Write What You Don't Know

They say "Write what you know," but with my NaNoWriMo I find there is a good corollary to that: Write what you don't know but conceivably could. I'm not talking about fantasy where you can make up pretty much anything as long as you stay consistent. This applies to writing about places you've never been, cars you've never driven, jobs and hobbies you've never had. This also applies to sci-fi stuff if you are trying to make your warp-drive vehicle convincing but haven't taken a physics class since high school. The obvious tool for this is Google. Use Google maps to discover whether any major tourist attractions are near the neighborhood wherein your character allegedly lives, find restaurant reviews to describe a restaurant where you have never eaten, use Wikipedia to find out more about one character's hobby or another one's job, and look at FreeTechBooks for some hints about scientific principles that would apply to your fictional spacecraft. The possibilities extend so much more than that, of course.
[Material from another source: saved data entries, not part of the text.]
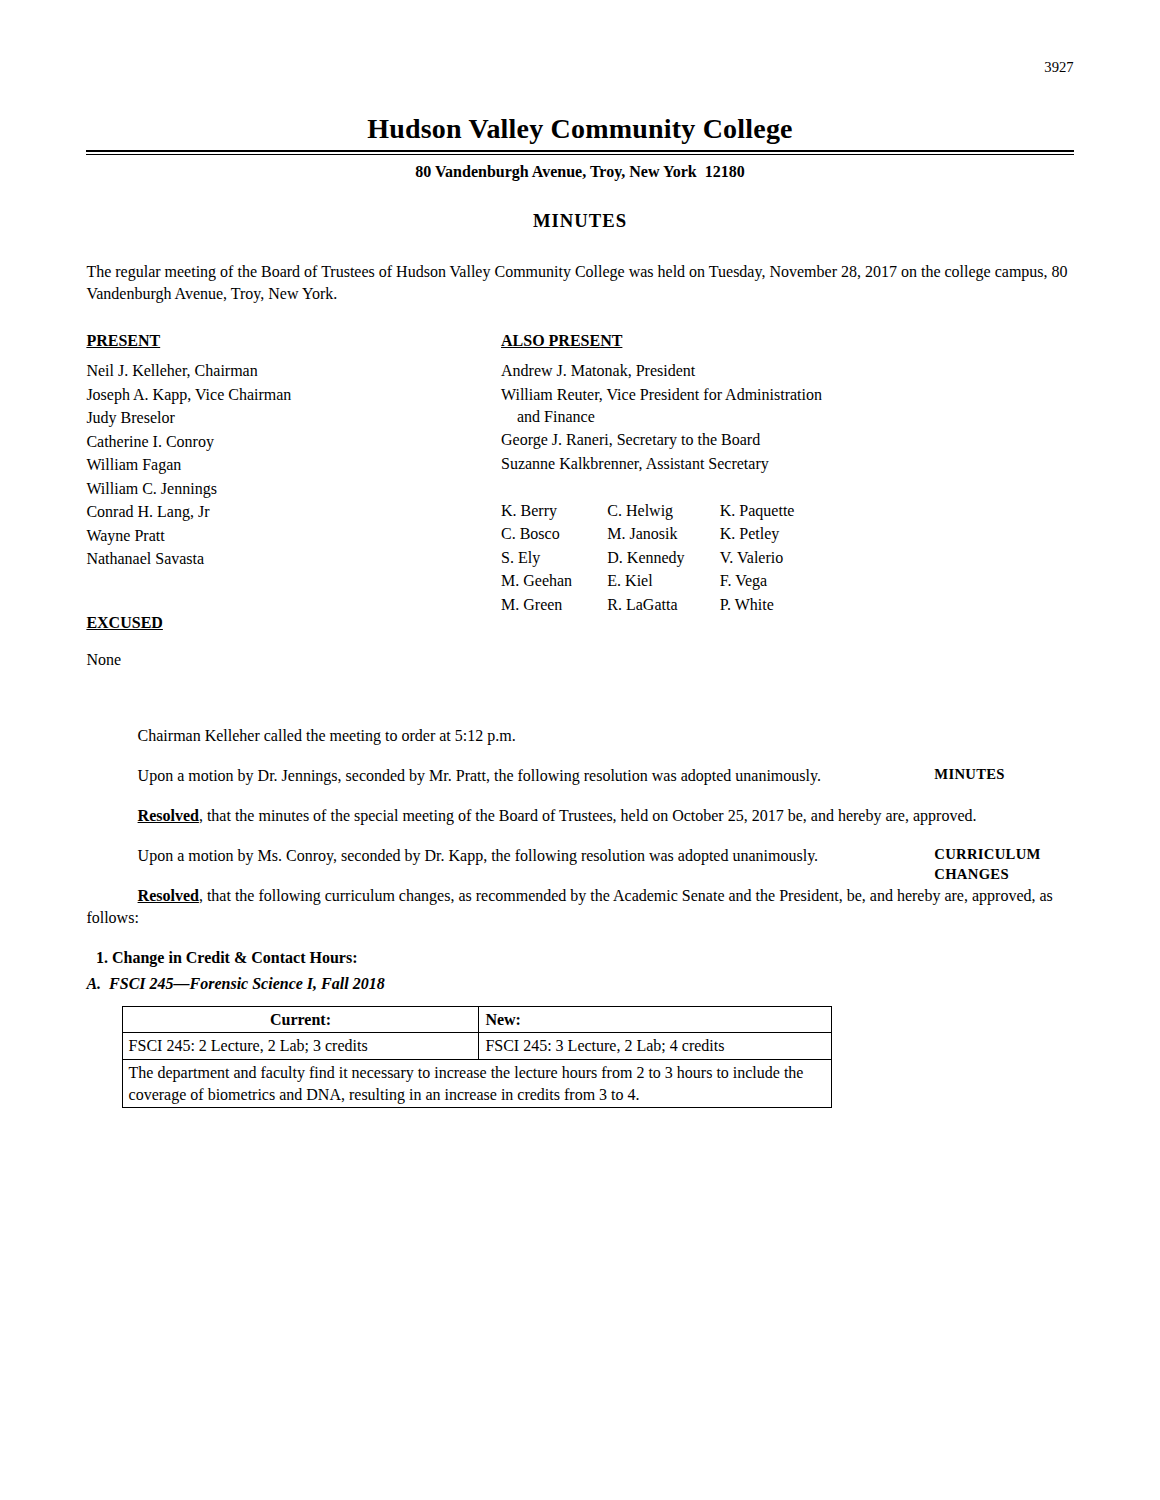3927
Hudson Valley Community College
80 Vandenburgh Avenue, Troy, New York 12180
MINUTES
The regular meeting of the Board of Trustees of Hudson Valley Community College was held on Tuesday, November 28, 2017 on the college campus, 80 Vandenburgh Avenue, Troy, New York.
| PRESENT Neil J. Kelleher, Chairman Joseph A. Kapp, Vice Chairman Judy Breselor Catherine I. Conroy William Fagan William C. Jennings Conrad H. Lang, Jr Wayne Pratt Nathanael Savasta EXCUSED None | ALSO PRESENT Andrew J. Matonak, President William Reuter, Vice President for Administration and Finance George J. Raneri, Secretary to the Board Suzanne Kalkbrenner, Assistant Secretary / K. Berry / C. Helwig / K. Paquette / / C. Bosco / M. Janosik / K. Petley / / S. Ely / D. Kennedy / V. Valerio / / M. Geehan / E. Kiel / F. Vega / / M. Green / R. LaGatta / P. White / |
Chairman Kelleher called the meeting to order at 5:12 p.m.
MINUTES
Upon a motion by Dr. Jennings, seconded by Mr. Pratt, the following resolution was adopted unanimously.
Resolved, that the minutes of the special meeting of the Board of Trustees, held on October 25, 2017 be, and hereby are, approved.
CURRICULUM CHANGES
Upon a motion by Ms. Conroy, seconded by Dr. Kapp, the following resolution was adopted unanimously.
Resolved, that the following curriculum changes, as recommended by the Academic Senate and the President, be, and hereby are, approved, as follows:
Change in Credit & Contact Hours:
A. FSCI 245—Forensic Science I, Fall 2018
| Current: | New: |
| FSCI 245: 2 Lecture, 2 Lab; 3 credits | FSCI 245: 3 Lecture, 2 Lab; 4 credits |
| The department and faculty find it necessary to increase the lecture hours from 2 to 3 hours to include the coverage of biometrics and DNA, resulting in an increase in credits from 3 to 4. |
Once you have your information, don't spill all the details. For one thing, you're sure to bore your readers (though if you're doing NaNoWriMo, you might not care). More importantly, the more details you provide, the more likely you are to get something wrong. I have apartment complexes picked out for my characters, and they are down the street from each other and near a Thai place. However, I do not mention the names of any of the places, in case the Thai place has changed since those reviews were written, or in case I make a guess on some information that can't be found online and I turn out to be wrong. Suppose I mention my apartment complex having mailboxes, when letters are really pushed through a mail slot on the apartment door? Suppose I mention someone locking an apartment door, when they really lock on their own? So I leave out names, except for things like the Seattle Space Needle, where it is unavoidable. Being vague works for science fiction too. If you don't know a lot about physics, but you know from the Internet that your original design could never have worked, change it a bit but be really vague about the principles involved and why.

I would love to elaborate a bit on this, but I need to go give my writing attention to my own NaNoWriMo.

Sunday, November 1, 2009

NaNoWriMo 2009

So, this year I am officially trying NaNoWriMo for the first time. I'm afraid it's going to turn out that I'm terrible at developing characters or plot or something, and that my dream of being a writer is going to be brutally disemboweled. Unnecessary fear is a great reason to do something, though, so here I am. Officially participating. You can find my NaNoWriMo site's user page here. I kind of want a word count widget, but they don't seem to be functional just yet. As of right now, I have 1045 words, out of 50000. Eek. I have an outline (thankfully) from a project that I was going to do until I changed my mind, so now I'm resurrecting it for this. I finished the outline yesterday, and am planning to more or less follow it. That should make my life far easier than if I were winging it.

Still, I am scared. I am also afraid I will not have any free time between this and school and the important people in my life. But, it'll be over in a month, and it'll be quite the interesting journey.

And I've wanted to do it since I first heard about it a couple years ago. So why not?